We wrote to NMBRS support with the GUID samples and a redacted timeline. Their response, three working days later, confirmed the April 2024 cluster merge and the soft-deleted re-issue pattern. They flagged it for the docs team. Whether the public API reference ever names this behaviour is not the bet we want to make twice; the lookup gate above runs whether NMBRS updates its documentation or not.
What we believe now
Identity keys from vendor APIs are namespaced by their tenant, full stop. We no longer treat any GUID as global, no matter what the docs say, unless the vendor specifies their re-use policy after merges, restores, and undeletes. The Microsoft Graph team writes this up well, see their deleted-items lifecycle docs, and it is a good reference for how the question should be answered.
Verification reads must come from a different system than the one being verified. If you cannot get a second source, you have not verified.
Refuse-to-run is cheaper than recall. The agent now defaults to halting on any uncovered case (unmapped GUID, stale export ID, count drift) rather than logging a warning and continuing. The bureau's controller agreed: she would rather get paged at 22:11 to approve a batch than read 1,840 apology emails at 09:42.

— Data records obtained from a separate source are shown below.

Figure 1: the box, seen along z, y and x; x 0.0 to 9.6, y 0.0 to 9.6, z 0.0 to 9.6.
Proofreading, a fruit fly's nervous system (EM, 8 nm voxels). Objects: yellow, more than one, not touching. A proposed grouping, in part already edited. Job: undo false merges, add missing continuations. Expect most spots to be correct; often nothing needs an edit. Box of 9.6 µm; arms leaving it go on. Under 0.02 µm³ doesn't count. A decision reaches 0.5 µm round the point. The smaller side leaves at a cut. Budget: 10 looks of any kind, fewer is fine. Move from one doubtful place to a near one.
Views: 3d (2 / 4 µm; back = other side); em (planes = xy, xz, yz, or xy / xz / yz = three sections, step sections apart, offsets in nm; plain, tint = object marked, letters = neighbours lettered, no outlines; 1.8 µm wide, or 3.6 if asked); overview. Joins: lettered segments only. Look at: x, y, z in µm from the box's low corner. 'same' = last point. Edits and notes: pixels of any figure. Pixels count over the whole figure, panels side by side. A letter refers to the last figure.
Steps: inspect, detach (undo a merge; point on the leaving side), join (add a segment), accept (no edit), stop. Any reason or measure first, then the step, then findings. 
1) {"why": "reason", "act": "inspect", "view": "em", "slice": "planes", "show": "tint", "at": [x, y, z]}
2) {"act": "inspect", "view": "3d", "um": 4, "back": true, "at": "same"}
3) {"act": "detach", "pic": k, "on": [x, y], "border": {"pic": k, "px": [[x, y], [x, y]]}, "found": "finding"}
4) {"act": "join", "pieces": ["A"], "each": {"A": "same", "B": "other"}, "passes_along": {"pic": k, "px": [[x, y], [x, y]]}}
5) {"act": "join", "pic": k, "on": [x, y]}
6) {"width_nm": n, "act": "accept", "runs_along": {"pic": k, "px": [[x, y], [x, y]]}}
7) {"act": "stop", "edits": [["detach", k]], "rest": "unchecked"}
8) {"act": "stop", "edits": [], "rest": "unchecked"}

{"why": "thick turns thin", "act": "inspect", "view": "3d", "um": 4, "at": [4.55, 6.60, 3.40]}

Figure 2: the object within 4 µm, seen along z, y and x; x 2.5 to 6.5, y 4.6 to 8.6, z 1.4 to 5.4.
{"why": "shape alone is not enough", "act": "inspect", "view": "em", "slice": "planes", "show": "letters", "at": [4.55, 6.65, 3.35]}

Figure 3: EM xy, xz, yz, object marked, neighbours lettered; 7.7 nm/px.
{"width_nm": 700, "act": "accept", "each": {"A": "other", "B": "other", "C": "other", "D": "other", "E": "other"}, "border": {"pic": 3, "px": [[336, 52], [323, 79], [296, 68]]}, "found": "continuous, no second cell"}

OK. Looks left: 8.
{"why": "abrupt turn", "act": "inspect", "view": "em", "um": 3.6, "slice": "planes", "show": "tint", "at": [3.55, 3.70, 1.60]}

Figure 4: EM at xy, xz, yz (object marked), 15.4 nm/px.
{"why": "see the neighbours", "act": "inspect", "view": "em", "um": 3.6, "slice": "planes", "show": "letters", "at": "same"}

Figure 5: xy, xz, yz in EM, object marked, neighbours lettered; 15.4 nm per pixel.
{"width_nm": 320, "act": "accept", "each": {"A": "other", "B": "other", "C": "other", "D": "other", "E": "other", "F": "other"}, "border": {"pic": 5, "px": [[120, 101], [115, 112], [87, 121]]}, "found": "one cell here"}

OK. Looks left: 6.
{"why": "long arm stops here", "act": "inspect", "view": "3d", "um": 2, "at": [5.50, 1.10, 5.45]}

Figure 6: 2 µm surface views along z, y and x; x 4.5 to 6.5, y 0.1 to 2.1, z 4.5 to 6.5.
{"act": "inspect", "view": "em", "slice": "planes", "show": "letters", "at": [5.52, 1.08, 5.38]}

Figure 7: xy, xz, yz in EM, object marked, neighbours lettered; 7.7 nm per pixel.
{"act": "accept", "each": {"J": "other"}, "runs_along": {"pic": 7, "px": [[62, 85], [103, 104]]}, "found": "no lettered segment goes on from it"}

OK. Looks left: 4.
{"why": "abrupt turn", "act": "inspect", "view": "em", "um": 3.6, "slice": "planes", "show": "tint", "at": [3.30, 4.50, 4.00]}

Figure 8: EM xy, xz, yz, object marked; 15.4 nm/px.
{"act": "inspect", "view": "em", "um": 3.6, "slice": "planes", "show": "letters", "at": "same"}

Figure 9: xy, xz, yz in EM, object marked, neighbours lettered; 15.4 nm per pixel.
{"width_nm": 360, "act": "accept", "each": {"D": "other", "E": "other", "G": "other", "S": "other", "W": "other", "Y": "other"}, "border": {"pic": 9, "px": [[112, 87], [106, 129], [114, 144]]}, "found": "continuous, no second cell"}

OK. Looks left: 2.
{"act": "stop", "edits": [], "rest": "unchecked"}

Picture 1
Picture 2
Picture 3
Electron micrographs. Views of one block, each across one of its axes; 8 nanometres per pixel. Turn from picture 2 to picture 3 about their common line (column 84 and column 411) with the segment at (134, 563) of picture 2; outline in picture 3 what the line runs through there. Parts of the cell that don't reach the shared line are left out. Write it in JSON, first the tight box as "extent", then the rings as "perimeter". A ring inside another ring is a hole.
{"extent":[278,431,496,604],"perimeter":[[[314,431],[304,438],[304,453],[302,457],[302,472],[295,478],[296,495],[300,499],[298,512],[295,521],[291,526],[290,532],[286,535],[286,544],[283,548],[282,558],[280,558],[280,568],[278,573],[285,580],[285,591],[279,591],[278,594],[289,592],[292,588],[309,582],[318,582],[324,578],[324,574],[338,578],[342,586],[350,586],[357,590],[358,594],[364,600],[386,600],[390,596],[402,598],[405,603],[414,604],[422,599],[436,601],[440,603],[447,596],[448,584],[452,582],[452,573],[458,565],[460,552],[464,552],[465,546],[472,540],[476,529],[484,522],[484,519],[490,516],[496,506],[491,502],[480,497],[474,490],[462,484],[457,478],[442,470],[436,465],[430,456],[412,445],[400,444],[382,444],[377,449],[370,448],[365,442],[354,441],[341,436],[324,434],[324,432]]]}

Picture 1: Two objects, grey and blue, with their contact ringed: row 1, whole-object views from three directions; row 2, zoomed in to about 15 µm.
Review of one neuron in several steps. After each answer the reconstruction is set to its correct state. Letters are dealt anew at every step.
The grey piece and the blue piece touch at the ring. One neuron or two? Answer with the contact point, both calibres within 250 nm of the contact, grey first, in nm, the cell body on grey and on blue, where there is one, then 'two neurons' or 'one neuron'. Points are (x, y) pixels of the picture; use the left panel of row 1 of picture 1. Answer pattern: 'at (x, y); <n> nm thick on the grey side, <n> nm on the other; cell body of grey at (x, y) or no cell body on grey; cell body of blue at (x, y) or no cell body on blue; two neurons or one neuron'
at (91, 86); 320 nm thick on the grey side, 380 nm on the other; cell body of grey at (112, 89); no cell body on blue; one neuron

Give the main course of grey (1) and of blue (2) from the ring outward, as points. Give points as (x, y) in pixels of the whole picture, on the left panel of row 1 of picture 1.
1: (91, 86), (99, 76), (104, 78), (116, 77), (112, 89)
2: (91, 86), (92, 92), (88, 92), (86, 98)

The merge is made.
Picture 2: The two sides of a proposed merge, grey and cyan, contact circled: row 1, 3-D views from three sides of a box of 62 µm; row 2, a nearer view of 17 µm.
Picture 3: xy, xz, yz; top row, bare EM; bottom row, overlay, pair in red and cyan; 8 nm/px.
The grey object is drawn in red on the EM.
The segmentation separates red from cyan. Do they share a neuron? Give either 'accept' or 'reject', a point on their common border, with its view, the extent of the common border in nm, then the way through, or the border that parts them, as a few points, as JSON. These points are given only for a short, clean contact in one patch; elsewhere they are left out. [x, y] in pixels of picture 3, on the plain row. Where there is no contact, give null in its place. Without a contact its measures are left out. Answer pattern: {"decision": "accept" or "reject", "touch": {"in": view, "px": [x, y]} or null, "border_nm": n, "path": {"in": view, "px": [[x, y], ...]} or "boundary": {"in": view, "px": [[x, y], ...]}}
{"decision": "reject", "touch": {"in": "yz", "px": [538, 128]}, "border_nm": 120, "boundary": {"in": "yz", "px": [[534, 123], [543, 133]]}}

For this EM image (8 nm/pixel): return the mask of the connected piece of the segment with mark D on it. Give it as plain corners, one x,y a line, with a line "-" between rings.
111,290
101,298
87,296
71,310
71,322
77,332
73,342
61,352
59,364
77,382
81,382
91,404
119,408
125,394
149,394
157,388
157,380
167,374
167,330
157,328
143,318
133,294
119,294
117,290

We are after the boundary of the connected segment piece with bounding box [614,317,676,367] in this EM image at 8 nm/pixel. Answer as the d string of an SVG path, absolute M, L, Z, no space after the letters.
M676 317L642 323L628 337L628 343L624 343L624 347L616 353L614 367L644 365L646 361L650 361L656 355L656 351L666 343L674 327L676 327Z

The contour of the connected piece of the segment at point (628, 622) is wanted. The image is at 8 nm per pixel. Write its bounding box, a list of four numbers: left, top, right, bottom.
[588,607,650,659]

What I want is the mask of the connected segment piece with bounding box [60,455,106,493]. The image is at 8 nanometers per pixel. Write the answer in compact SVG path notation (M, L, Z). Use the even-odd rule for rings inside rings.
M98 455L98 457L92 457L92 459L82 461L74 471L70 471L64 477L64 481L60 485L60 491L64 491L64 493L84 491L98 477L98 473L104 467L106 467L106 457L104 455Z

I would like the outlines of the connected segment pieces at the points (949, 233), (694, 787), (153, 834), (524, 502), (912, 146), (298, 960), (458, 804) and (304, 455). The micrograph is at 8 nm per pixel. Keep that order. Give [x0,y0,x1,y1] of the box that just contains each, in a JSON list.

The small thing you can do today
Open the agent, automation, or script in your stack that touches identity. Find the line where it resolves a vendor ID to a person. Ask: which tenant is this ID scoped to, and where is that tenant written down on this line? If the answer is "it isn't", you have the same bug we did, and you have not noticed yet because nobody has merged a tenant on you.
When we built the process automation for this bureau, the thing that got us was trusting a vendor's "globally unique" promise across a backend migration we hadn't been told about. We fixed it with the namespace gate above, and we now write that gate into every agent on day one.
Key takeaway
Globally unique IDs from a vendor that has ever merged tenants are not globally unique. Namespace every lookup by tenant before it ships.
FAQ
Why didn't the SBR submission catch the wrong recipients?
SBR validates structure, taxonomy and totals against the Belastingdienst. It does not know whether a BSN belongs to a given employer. A Loonaangifte can be structurally perfect and addressed to the wrong person.
What is a per-werkgever GUID namespace, in one sentence?
A rule that every vendor employee-GUID must be qualified by the employer it came from, and looked up using the (werkgever, GUID) pair instead of the GUID alone.
Do we need to notify the AP for every datalek like this?
Yes, the AVG-meldplicht requires notification within 72 hours when a leak is likely to risk the rights of those involved. Wrong-recipient payslips containing BSN and salary qualify.
How do we audit existing mapping tables for stale vendor GUIDs?
Re-pull the current vendor export, join it back to your mapping table on the GUID, and flag any row where the vendor's current employer for that GUID differs from the one stored. That flag is your work list.